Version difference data
# # #
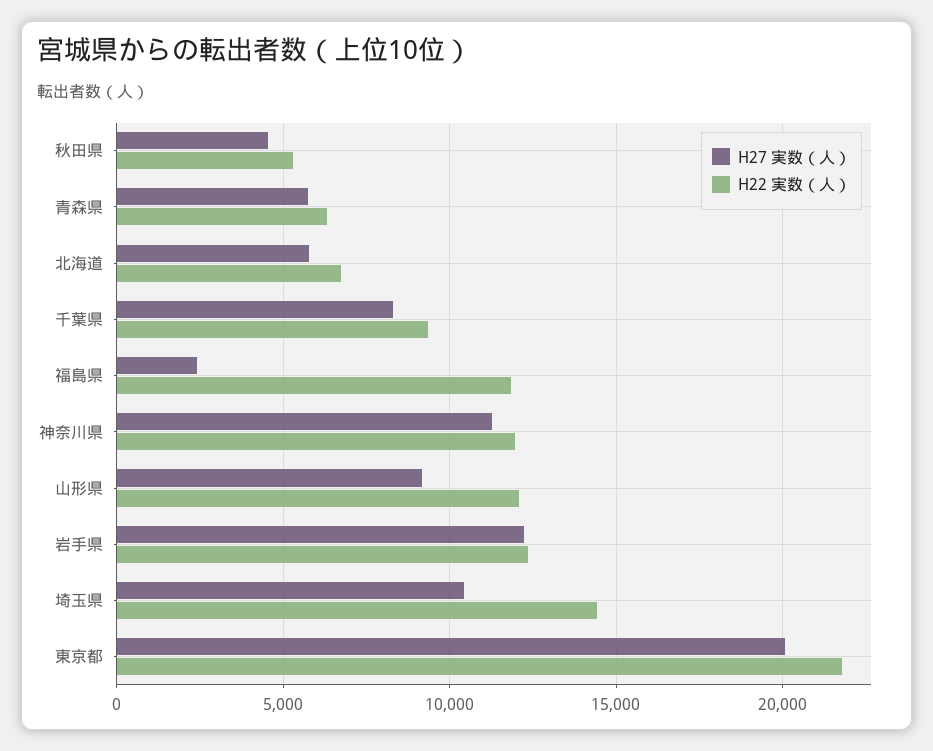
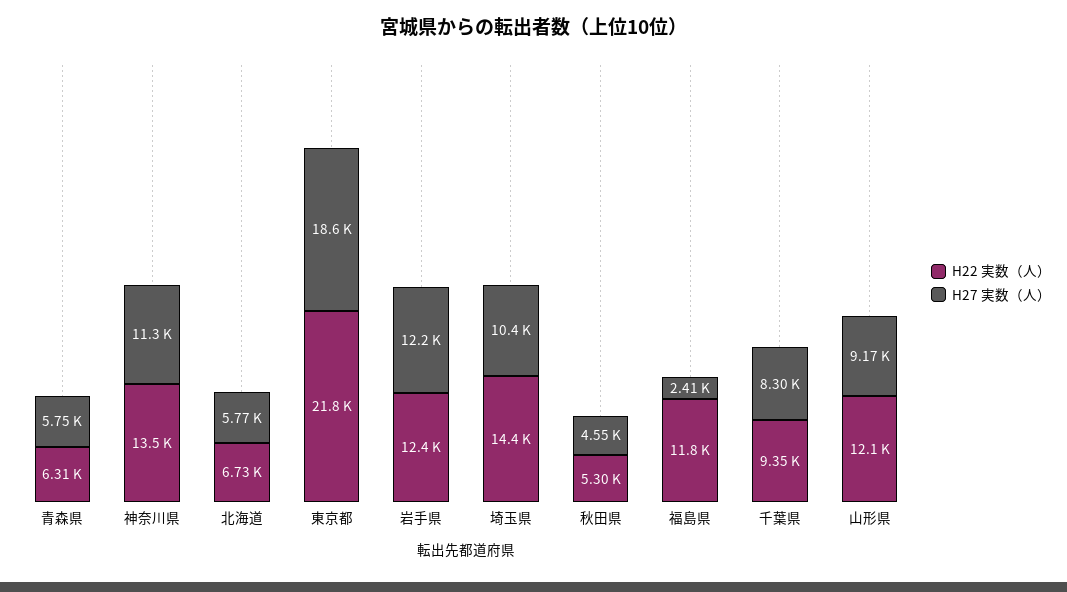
H22 実数（人）, 神奈川県: 12000 -> 13500
H27 実数（人）, 東京都: 20000 -> 18600

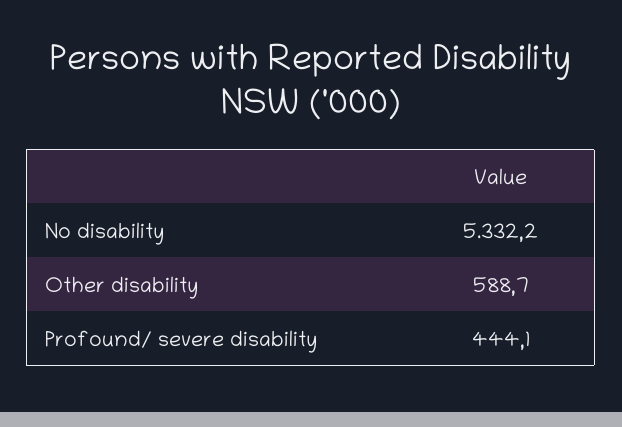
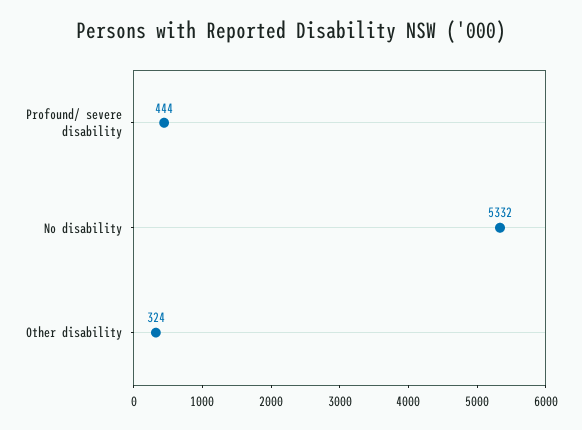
Other disability: 588.7 -> 324

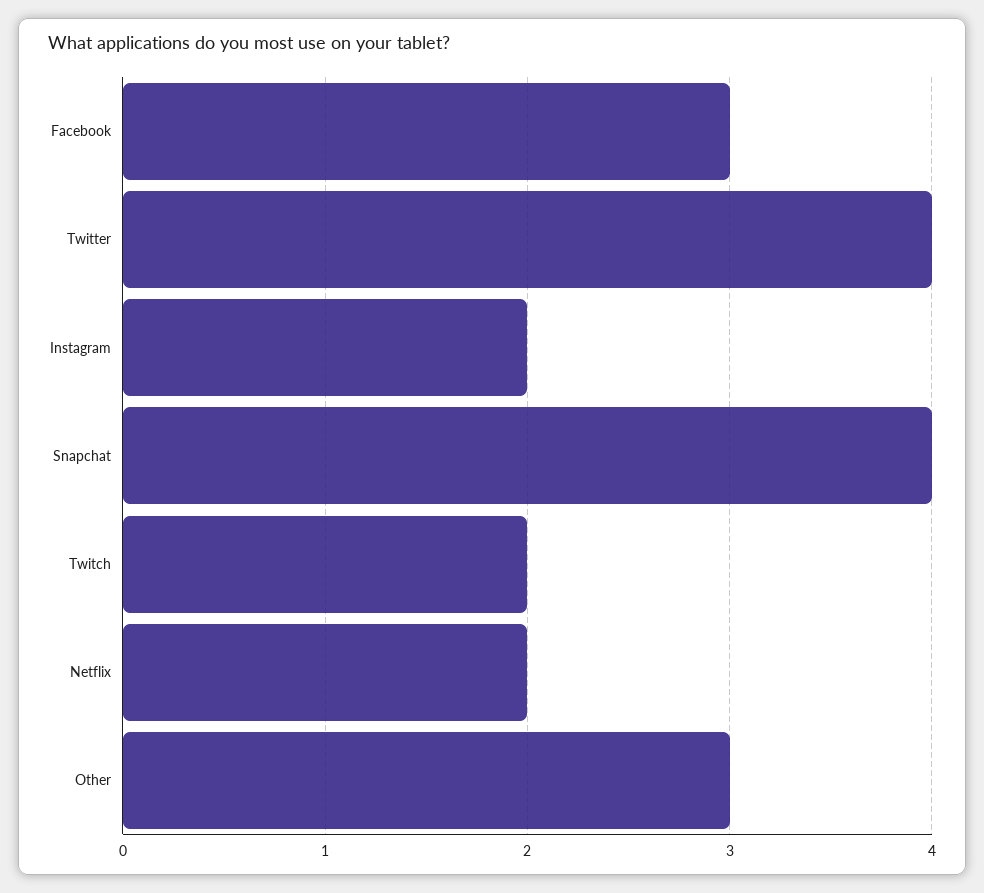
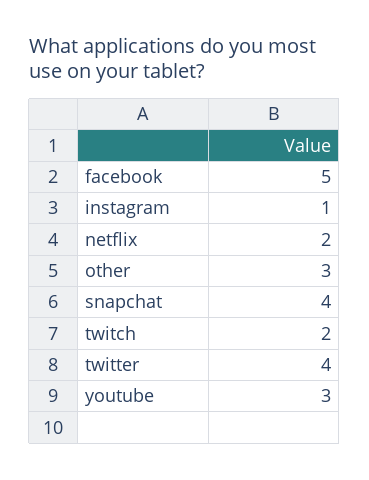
Facebook: 3 -> 5
Instagram: 2 -> 1
youtube: none -> 3

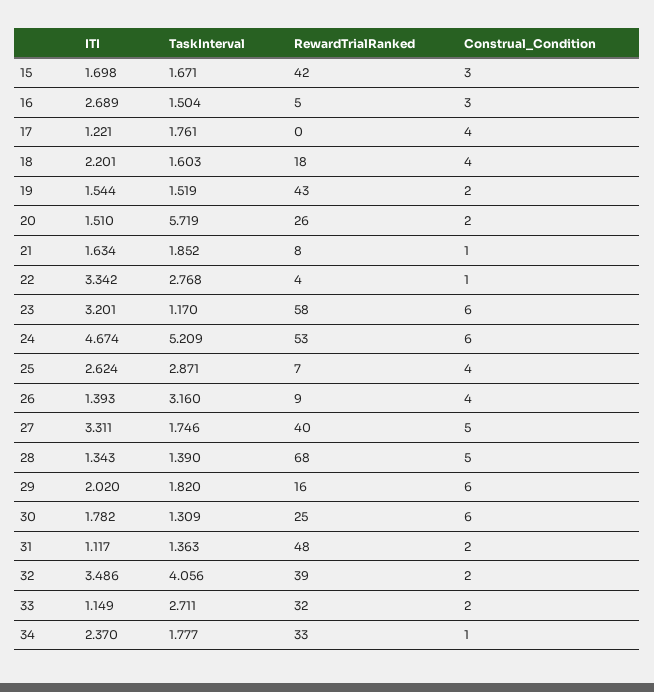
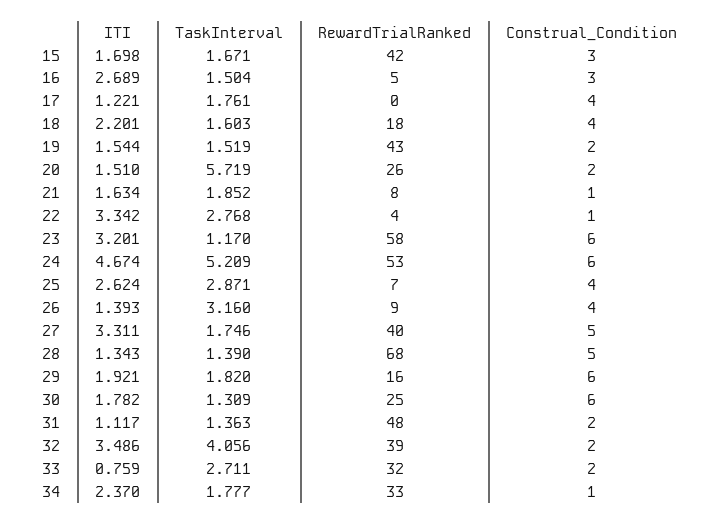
ITI, 29: 2.02 -> 1.921
ITI, 33: 1.149 -> 0.759

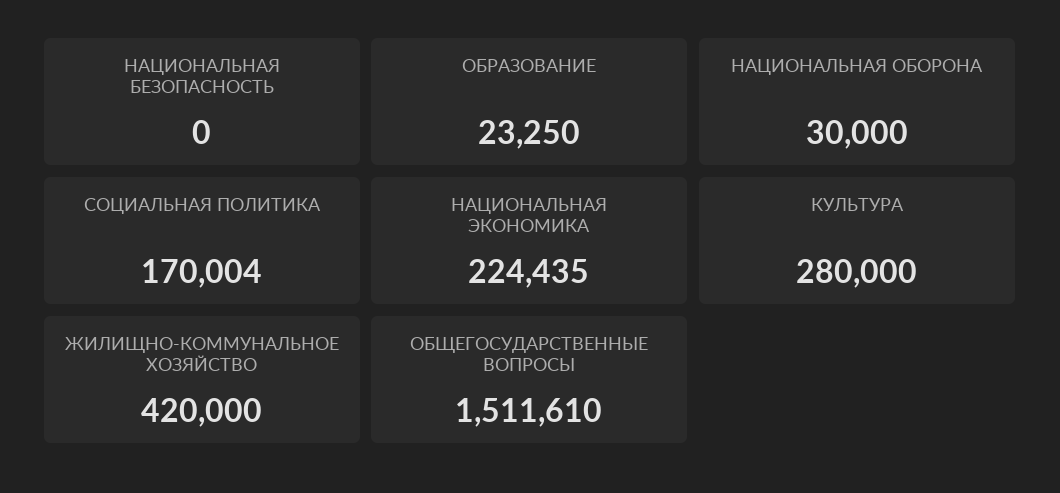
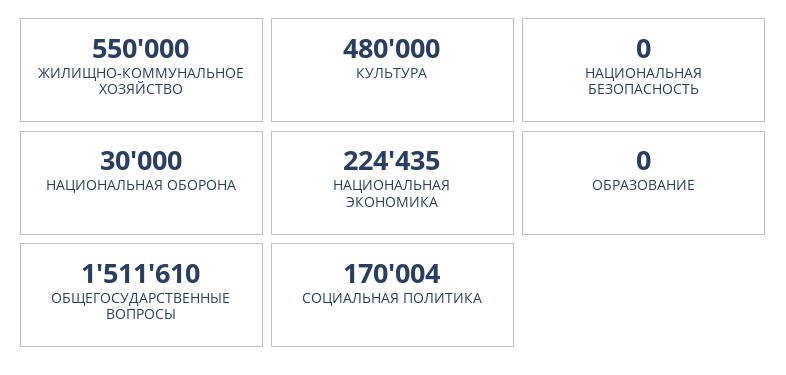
ОБРАЗОВАНИЕ: 23250 -> 0
КУЛЬТУРА: 280000 -> 480000
ЖИЛИЩНО-КОММУНАЛЬНОЕ ХОЗЯЙСТВО: 420000 -> 550000

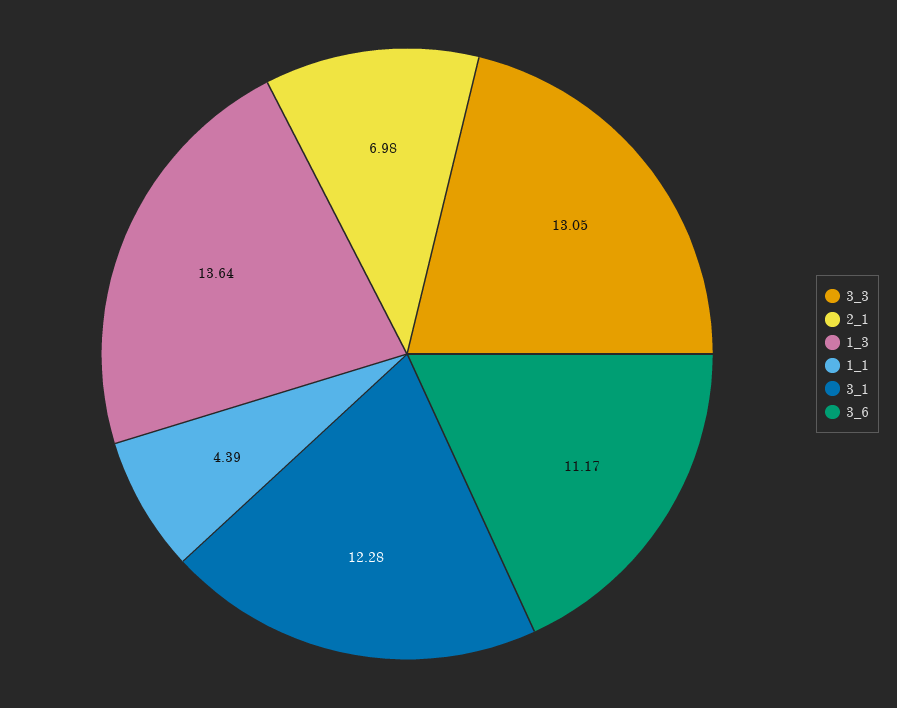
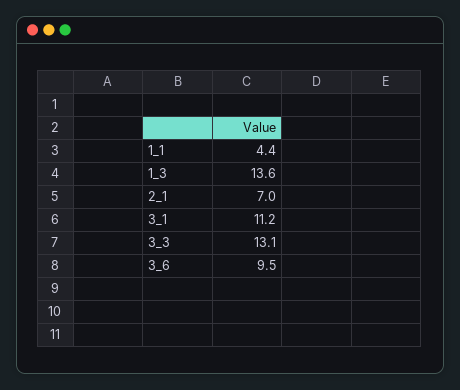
3_1: 12.28 -> 11.2
3_6: 11.17 -> 9.5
# # #
- [ASSIGNMENT]: The output must be every line of the records, printed exactly, with the pictures omitted.

- [WRITTEN RESPONSE]:
H22 実数（人）, 神奈川県: 12000 -> 13500
H27 実数（人）, 東京都: 20000 -> 18600

Other disability: 588.7 -> 324

Facebook: 3 -> 5
Instagram: 2 -> 1
youtube: none -> 3

ITI, 29: 2.02 -> 1.921
ITI, 33: 1.149 -> 0.759

ОБРАЗОВАНИЕ: 23250 -> 0
КУЛЬТУРА: 280000 -> 480000
ЖИЛИЩНО-КОММУНАЛЬНОЕ ХОЗЯЙСТВО: 420000 -> 550000

3_1: 12.28 -> 11.2
3_6: 11.17 -> 9.5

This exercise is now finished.